Engenheiro de áudio acumulou Grammys e trabalhou com ícones do Brasil e do exterior
Erika Osti Publicado em 22/04/2026, às 18h49
O produtor musical e engenheiro de som Moogie Canazio morreu na terça-feira (21), aos 70 anos, em Los Angeles, nos Estados Unidos, onde vivia desde o fim dos anos 1970. Segundo relatos da família, ele passou mal em casa e chegou a ser atendido por paramédicos, que tentaram reanimá-lo, mas não houve sucesso. A morte foi confirmada pela esposa, Márcia Canazio, nas redes sociais. A causa não foi divulgada.

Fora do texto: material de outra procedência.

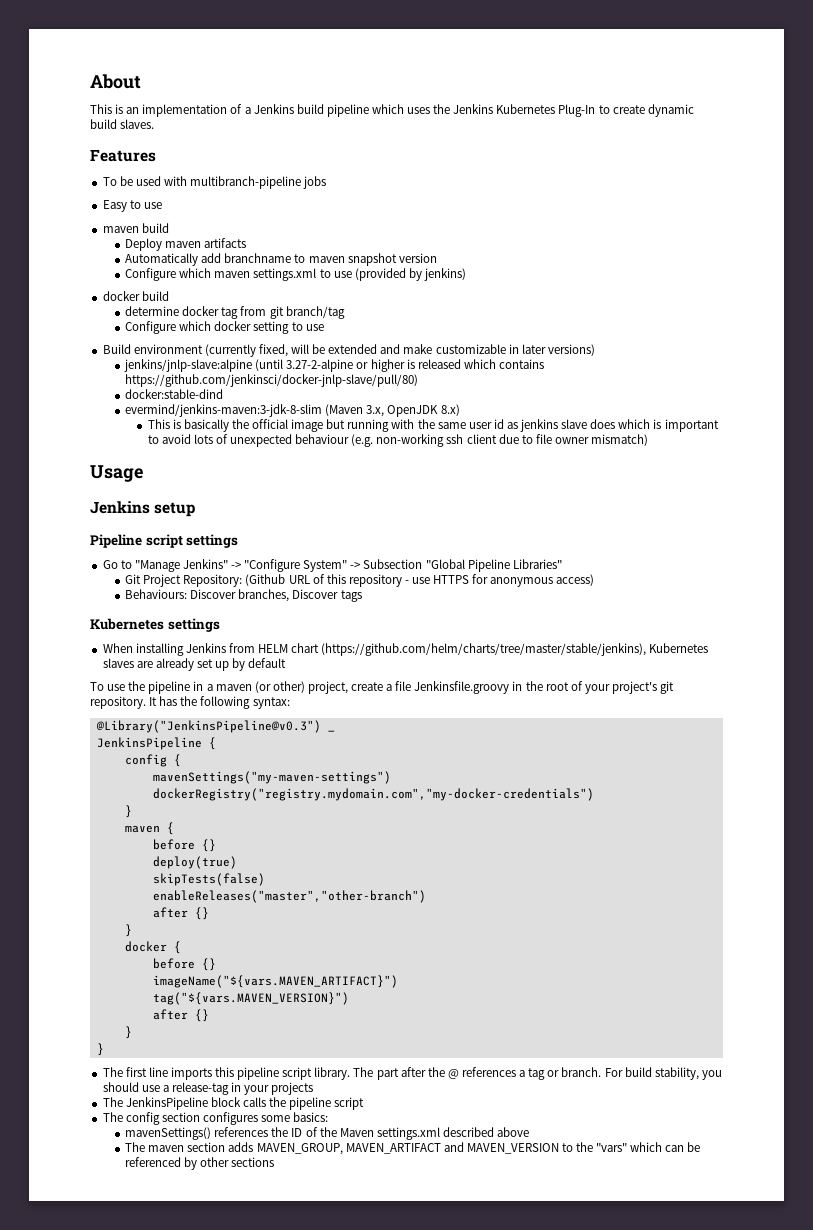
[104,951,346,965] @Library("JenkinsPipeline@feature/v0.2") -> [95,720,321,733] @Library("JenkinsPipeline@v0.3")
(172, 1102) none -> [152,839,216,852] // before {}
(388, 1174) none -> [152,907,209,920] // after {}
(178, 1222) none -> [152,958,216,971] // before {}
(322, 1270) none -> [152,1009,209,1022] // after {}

Reconhecido como um dos nomes mais respeitados da engenharia de áudio, Canazio construiu uma trajetória sólida nos bastidores da indústria fonográfica. Ao longo de décadas, participou de gravações históricas e ajudou a moldar o som de artistas consagrados no Brasil e no exterior. Entre seus trabalhos mais emblemáticos está o álbum “João, Voz e Violão” (2000), de João Gilberto, que lhe rendeu um Grammy em 2001 na categoria de música mundial.
Nascido no Rio de Janeiro, em 1955, Antônio Canazio começou na música ainda jovem, como baterista e DJ. Em 1979, mudou-se para os Estados Unidos e iniciou carreira no estúdio Kendun Recorders, em Burbank, na Califórnia. Lá, evoluiu de assistente a engenheiro de som, consolidando uma reputação baseada na precisão técnica e na busca por excelência sonora.
O portfólio reúne colaborações com alguns dos maiores nomes da música brasileira, como Caetano Veloso, Maria Bethânia, Tom Jobim, Ivan Lins e Rita Lee, além de artistas internacionais como Ray Charles, Diana Ross e Dionne Warwick. Também trabalhou com nomes de diferentes gerações, como Sandy e a dupla Sandy & Junior, além de projetos mais recentes com artistas contemporâneos.
Ao longo da carreira, Canazio acumulou dois prêmios Grammy e sete Grammys Latinos, além de indicações importantes. Seu trabalho no álbum “Brasileiro” (1992), de Sérgio Mendes, também foi reconhecido pela academia norte-americana.
Além da atuação em estúdio, teve papel institucional relevante. Em 2008, passou a integrar o conselho da Academia Latina da Gravação e, em 2011, foi eleito vice-presidente da entidade, cargo que ocupou até 2019. A participação reforçou sua influência nos rumos da música latina no cenário global.
A morte provocou comoção entre artistas e profissionais do setor. O cantor Daniel destacou o aprendizado ao lado do produtor, enquanto Sandy lamentou a perda nas redes sociais. O curador musical Zé Ricardo afirmou que Canazio era inspiração dentro e fora dos estúdios.
Em nota, a família resumiu a trajetória do produtor como uma vida dedicada à música. “Ele construiu uma carreira extraordinária, trabalhando com alguns dos maiores artistas do mundo. A música era sua paixão, seu propósito e seu legado”, escreveu a esposa.